◆ DATA IN THIS EXERCISE:
==============================

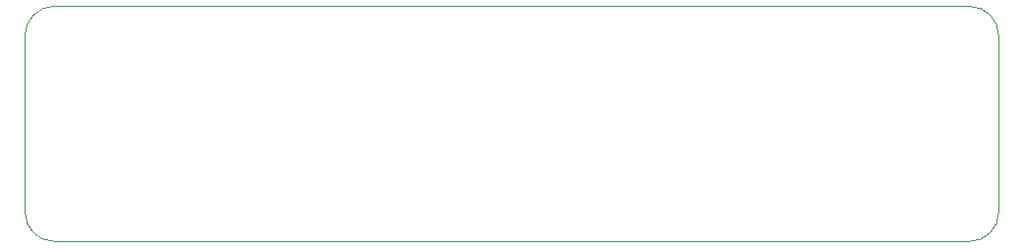
<source format=gm1>
G04*
G04 #@! TF.GenerationSoftware,Altium Limited,Altium Designer,20.1.11 (218)*
G04*
G04 Layer_Color=16711935*
%FSLAX43Y43*%
%MOMM*%
G71*
G04*
G04 #@! TF.SameCoordinates,BD5628E5-7E1B-49FB-A763-C87F1538D8A8*
G04*
G04*
G04 #@! TF.FilePolarity,Positive*
G04*
G01*
G75*
%ADD11C,0.100*%
D11*
X83820Y17780D02*
G03*
X81280Y20320I-2540J0D01*
G01*
Y0D02*
G03*
X83820Y2540I0J2540D01*
G01*
X0D02*
G03*
X2540Y0I2540J0D01*
G01*
Y20320D02*
G03*
X0Y17780I0J-2540D01*
G01*
Y2540D02*
Y17780D01*
X2540Y20320D02*
X81280Y20320D01*
X83820Y2540D02*
Y17780D01*
X2540Y0D02*
X81280Y0D01*
M02*

</source>
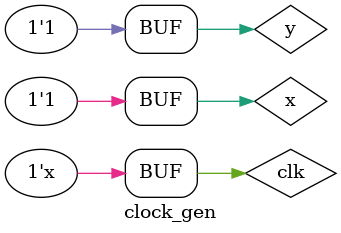
<source format=v>
module clock_gen;
	reg clk;
	reg x,y;
	wire z;
	and_ DUT(
			.x(x),
			.y(y),
			.z(z)
			);
	initial clk=0;
	always #10 clk=~clk;
	initial begin
		x=0;
		y=0;
		#100
		x=1;
		#100
		y=1;
		#100;
	end
endmodule 
</source>
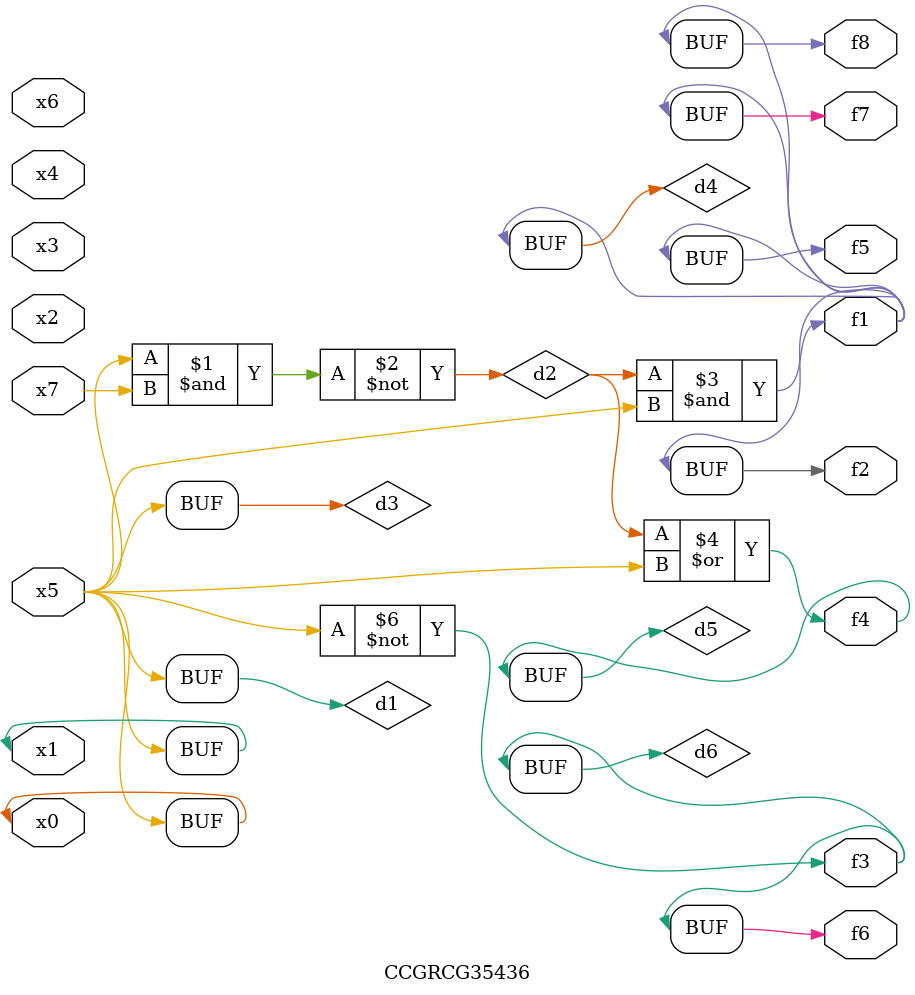
<source format=v>
module CCGRCG35436(
	input x0, x1, x2, x3, x4, x5, x6, x7,
	output f1, f2, f3, f4, f5, f6, f7, f8
);

	wire d1, d2, d3, d4, d5, d6;

	buf (d1, x0, x5);
	nand (d2, x5, x7);
	buf (d3, x0, x1);
	and (d4, d2, d3);
	or (d5, d2, d3);
	nor (d6, d1, d3);
	assign f1 = d4;
	assign f2 = d4;
	assign f3 = d6;
	assign f4 = d5;
	assign f5 = d4;
	assign f6 = d6;
	assign f7 = d4;
	assign f8 = d4;
endmodule

</source>
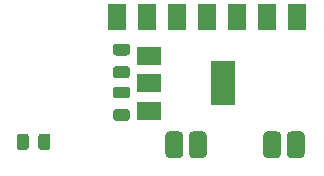
<source format=gbr>
G04 #@! TF.GenerationSoftware,KiCad,Pcbnew,6.0.5+dfsg-1~bpo11+1*
G04 #@! TF.ProjectId,esp8266_pzem16_ac,65737038-3236-4365-9f70-7a656d31365f,rev?*
G04 #@! TF.SameCoordinates,Original*
G04 #@! TF.FileFunction,Paste,Bot*
G04 #@! TF.FilePolarity,Positive*
%FSLAX46Y46*%
G04 Gerber Fmt 4.6, Leading zero omitted, Abs format (unit mm)*
%MOMM*%
%LPD*%
G01*
G04 APERTURE LIST*
%ADD10R,1.524000X2.286000*%
%ADD11R,2.000000X1.500000*%
%ADD12R,2.000000X3.800000*%
G04 APERTURE END LIST*
D10*
X69215000Y-43053000D03*
X71755000Y-43053000D03*
X74295000Y-43053000D03*
X76835000Y-43053000D03*
X79375000Y-43053000D03*
X81915000Y-43053000D03*
X84455000Y-43053000D03*
G36*
G01*
X76422000Y-54991000D02*
X75660000Y-54991000D01*
G75*
G02*
X75279000Y-54610000I0J381000D01*
G01*
X75279000Y-53086000D01*
G75*
G02*
X75660000Y-52705000I381000J0D01*
G01*
X76422000Y-52705000D01*
G75*
G02*
X76803000Y-53086000I0J-381000D01*
G01*
X76803000Y-54610000D01*
G75*
G02*
X76422000Y-54991000I-381000J0D01*
G01*
G37*
G36*
G01*
X74422000Y-54991000D02*
X73660000Y-54991000D01*
G75*
G02*
X73279000Y-54610000I0J381000D01*
G01*
X73279000Y-53086000D01*
G75*
G02*
X73660000Y-52705000I381000J0D01*
G01*
X74422000Y-52705000D01*
G75*
G02*
X74803000Y-53086000I0J-381000D01*
G01*
X74803000Y-54610000D01*
G75*
G02*
X74422000Y-54991000I-381000J0D01*
G01*
G37*
G36*
G01*
X60701500Y-54044000D02*
X60701500Y-53144000D01*
G75*
G02*
X60951500Y-52894000I250000J0D01*
G01*
X61476500Y-52894000D01*
G75*
G02*
X61726500Y-53144000I0J-250000D01*
G01*
X61726500Y-54044000D01*
G75*
G02*
X61476500Y-54294000I-250000J0D01*
G01*
X60951500Y-54294000D01*
G75*
G02*
X60701500Y-54044000I0J250000D01*
G01*
G37*
G36*
G01*
X62526500Y-54044000D02*
X62526500Y-53144000D01*
G75*
G02*
X62776500Y-52894000I250000J0D01*
G01*
X63301500Y-52894000D01*
G75*
G02*
X63551500Y-53144000I0J-250000D01*
G01*
X63551500Y-54044000D01*
G75*
G02*
X63301500Y-54294000I-250000J0D01*
G01*
X62776500Y-54294000D01*
G75*
G02*
X62526500Y-54044000I0J250000D01*
G01*
G37*
D11*
X71907000Y-50955000D03*
D12*
X78207000Y-48655000D03*
D11*
X71907000Y-48655000D03*
X71907000Y-46355000D03*
G36*
G01*
X84709000Y-54991000D02*
X83947000Y-54991000D01*
G75*
G02*
X83566000Y-54610000I0J381000D01*
G01*
X83566000Y-53086000D01*
G75*
G02*
X83947000Y-52705000I381000J0D01*
G01*
X84709000Y-52705000D01*
G75*
G02*
X85090000Y-53086000I0J-381000D01*
G01*
X85090000Y-54610000D01*
G75*
G02*
X84709000Y-54991000I-381000J0D01*
G01*
G37*
G36*
G01*
X82709000Y-54991000D02*
X81947000Y-54991000D01*
G75*
G02*
X81566000Y-54610000I0J381000D01*
G01*
X81566000Y-53086000D01*
G75*
G02*
X81947000Y-52705000I381000J0D01*
G01*
X82709000Y-52705000D01*
G75*
G02*
X83090000Y-53086000I0J-381000D01*
G01*
X83090000Y-54610000D01*
G75*
G02*
X82709000Y-54991000I-381000J0D01*
G01*
G37*
G36*
G01*
X70046000Y-48200000D02*
X69096000Y-48200000D01*
G75*
G02*
X68846000Y-47950000I0J250000D01*
G01*
X68846000Y-47450000D01*
G75*
G02*
X69096000Y-47200000I250000J0D01*
G01*
X70046000Y-47200000D01*
G75*
G02*
X70296000Y-47450000I0J-250000D01*
G01*
X70296000Y-47950000D01*
G75*
G02*
X70046000Y-48200000I-250000J0D01*
G01*
G37*
G36*
G01*
X70046000Y-46300000D02*
X69096000Y-46300000D01*
G75*
G02*
X68846000Y-46050000I0J250000D01*
G01*
X68846000Y-45550000D01*
G75*
G02*
X69096000Y-45300000I250000J0D01*
G01*
X70046000Y-45300000D01*
G75*
G02*
X70296000Y-45550000I0J-250000D01*
G01*
X70296000Y-46050000D01*
G75*
G02*
X70046000Y-46300000I-250000J0D01*
G01*
G37*
G36*
G01*
X69096000Y-48917000D02*
X70046000Y-48917000D01*
G75*
G02*
X70296000Y-49167000I0J-250000D01*
G01*
X70296000Y-49667000D01*
G75*
G02*
X70046000Y-49917000I-250000J0D01*
G01*
X69096000Y-49917000D01*
G75*
G02*
X68846000Y-49667000I0J250000D01*
G01*
X68846000Y-49167000D01*
G75*
G02*
X69096000Y-48917000I250000J0D01*
G01*
G37*
G36*
G01*
X69096000Y-50817000D02*
X70046000Y-50817000D01*
G75*
G02*
X70296000Y-51067000I0J-250000D01*
G01*
X70296000Y-51567000D01*
G75*
G02*
X70046000Y-51817000I-250000J0D01*
G01*
X69096000Y-51817000D01*
G75*
G02*
X68846000Y-51567000I0J250000D01*
G01*
X68846000Y-51067000D01*
G75*
G02*
X69096000Y-50817000I250000J0D01*
G01*
G37*
M02*

</source>
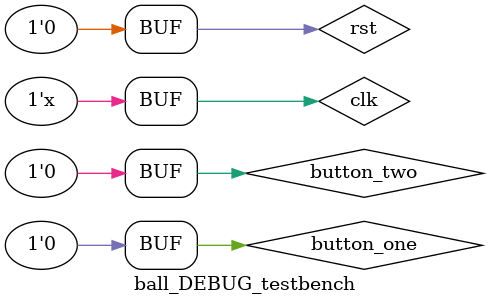
<source format=v>
`timescale 1ns / 1ps


module ball_DEBUG_testbench();

wire [15:0] pos;
wire return, match_one;

reg clk, rst, button_one, button_two;

ball_debug bd(pos, return, match_one, clk, rst, button_one, button_two);

initial begin
    clk = 0;
    rst = 1;
    #(10) rst = 0;
    button_one = 0;
    button_two = 0;
    
    #(50) button_one = 1;
    #(200) button_one = 0;
end

always begin
    #(10) clk = ~clk;
end
endmodule

</source>
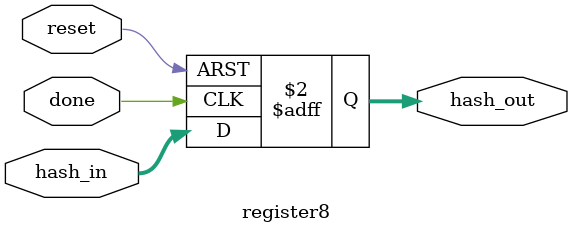
<source format=v>
module register8(done, reset, hash_in, hash_out);

input done, reset;
input [255:0] hash_in;
output reg [255:0] hash_out;

always @(posedge done or posedge reset) begin
	if(reset) begin
	hash_out[31:0] <= 32'h5be0cd19;
	hash_out[63:32] <= 32'h1f83d9ab;
	hash_out[95:64] <= 32'h9b05688c;
	hash_out[127:96] <= 32'h510e527f;
	hash_out[159:128] <= 32'ha54ff53a;
	hash_out[191:160] <= 32'h3c6ef372;
	hash_out[223:192] <= 32'hbb67ae85;
	hash_out[255:224] <= 32'h6a09e667;
	end
	else
		hash_out <= hash_in;
	
end

endmodule
</source>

==============================

Please go through the entries and show every line with the word "LIST".

◆ TASK SOLUTION:
G04 APERTURE LIST*
G04 APERTURE END LIST*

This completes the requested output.